-- Activity --
Gather every line of the records that contains the string "shown" and copy each one unchanged. Case counts, so a line matches only if the capitalization is the same.

★ ★ ★ ★ ★ ★ ★

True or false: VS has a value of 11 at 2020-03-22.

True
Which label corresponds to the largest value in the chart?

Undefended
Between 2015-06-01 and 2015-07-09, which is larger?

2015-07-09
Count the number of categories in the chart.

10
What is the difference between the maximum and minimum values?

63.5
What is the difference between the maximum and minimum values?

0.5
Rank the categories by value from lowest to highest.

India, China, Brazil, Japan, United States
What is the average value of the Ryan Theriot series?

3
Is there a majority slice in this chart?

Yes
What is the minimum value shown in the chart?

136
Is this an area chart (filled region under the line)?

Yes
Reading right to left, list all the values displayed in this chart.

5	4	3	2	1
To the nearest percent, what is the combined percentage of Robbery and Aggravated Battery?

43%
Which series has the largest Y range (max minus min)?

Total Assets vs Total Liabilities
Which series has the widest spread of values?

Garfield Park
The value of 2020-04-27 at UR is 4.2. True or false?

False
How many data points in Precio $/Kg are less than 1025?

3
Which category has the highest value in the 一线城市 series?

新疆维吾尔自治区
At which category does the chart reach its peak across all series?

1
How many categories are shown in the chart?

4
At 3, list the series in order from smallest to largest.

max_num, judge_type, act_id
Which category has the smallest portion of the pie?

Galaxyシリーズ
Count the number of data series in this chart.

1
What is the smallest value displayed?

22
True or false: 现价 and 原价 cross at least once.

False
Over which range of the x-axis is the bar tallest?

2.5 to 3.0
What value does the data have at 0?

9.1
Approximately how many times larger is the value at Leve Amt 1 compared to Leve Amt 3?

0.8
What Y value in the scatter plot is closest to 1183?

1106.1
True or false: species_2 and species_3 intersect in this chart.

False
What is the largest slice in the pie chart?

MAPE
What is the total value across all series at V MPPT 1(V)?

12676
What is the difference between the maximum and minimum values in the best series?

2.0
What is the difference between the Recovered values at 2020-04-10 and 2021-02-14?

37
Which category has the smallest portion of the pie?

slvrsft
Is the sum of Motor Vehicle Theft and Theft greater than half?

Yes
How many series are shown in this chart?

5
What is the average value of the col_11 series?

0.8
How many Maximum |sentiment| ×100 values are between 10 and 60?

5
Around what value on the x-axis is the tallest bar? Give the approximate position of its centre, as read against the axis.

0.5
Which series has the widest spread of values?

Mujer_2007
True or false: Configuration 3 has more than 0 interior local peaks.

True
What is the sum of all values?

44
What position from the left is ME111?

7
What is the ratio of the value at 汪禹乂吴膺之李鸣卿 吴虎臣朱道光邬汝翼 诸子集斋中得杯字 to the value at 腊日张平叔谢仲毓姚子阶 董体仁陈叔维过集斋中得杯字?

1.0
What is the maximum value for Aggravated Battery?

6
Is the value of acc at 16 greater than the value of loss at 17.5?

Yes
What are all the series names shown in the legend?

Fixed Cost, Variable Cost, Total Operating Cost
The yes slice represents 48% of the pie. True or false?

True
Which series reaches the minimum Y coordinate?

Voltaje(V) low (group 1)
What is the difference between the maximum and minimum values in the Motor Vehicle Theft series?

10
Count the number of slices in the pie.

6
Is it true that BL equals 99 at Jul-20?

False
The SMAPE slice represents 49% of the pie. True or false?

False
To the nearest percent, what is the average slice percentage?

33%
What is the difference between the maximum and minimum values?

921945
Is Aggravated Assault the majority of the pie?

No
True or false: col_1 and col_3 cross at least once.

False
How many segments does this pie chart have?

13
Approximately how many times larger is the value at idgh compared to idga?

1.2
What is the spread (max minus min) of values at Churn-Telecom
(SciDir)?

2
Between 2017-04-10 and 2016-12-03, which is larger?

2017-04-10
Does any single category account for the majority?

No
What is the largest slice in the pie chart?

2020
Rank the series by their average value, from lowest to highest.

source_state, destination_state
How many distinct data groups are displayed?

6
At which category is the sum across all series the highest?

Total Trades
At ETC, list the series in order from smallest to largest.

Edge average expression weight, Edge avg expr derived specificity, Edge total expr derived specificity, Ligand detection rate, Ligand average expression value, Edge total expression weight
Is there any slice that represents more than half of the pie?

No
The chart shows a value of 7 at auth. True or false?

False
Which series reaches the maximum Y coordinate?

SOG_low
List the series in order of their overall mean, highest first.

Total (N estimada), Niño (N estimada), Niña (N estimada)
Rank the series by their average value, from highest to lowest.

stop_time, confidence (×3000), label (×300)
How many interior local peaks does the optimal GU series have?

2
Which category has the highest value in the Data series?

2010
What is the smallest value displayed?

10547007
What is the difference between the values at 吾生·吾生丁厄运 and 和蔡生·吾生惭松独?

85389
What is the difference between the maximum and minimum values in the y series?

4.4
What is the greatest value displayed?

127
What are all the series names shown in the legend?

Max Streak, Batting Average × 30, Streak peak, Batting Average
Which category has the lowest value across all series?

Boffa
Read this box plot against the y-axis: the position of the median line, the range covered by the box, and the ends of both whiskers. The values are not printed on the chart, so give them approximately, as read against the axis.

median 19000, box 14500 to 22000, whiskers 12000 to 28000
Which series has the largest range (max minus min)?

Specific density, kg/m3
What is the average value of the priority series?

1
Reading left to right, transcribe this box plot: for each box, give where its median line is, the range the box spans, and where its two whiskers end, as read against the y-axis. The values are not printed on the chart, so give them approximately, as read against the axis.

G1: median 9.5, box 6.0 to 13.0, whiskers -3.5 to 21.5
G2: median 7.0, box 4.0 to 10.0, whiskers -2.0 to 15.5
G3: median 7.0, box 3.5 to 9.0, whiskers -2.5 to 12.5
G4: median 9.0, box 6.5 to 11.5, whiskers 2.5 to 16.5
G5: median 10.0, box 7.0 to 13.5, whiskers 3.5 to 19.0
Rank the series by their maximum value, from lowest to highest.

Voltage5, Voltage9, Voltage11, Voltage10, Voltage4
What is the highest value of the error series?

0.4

★ ★ ★ ★ ★ ★ ★

-- Answer below --
What is the minimum value shown in the chart?
How many categories are shown in the chart?
How many series are shown in this chart?
What are all the series names shown in the legend?
What are all the series names shown in the legend?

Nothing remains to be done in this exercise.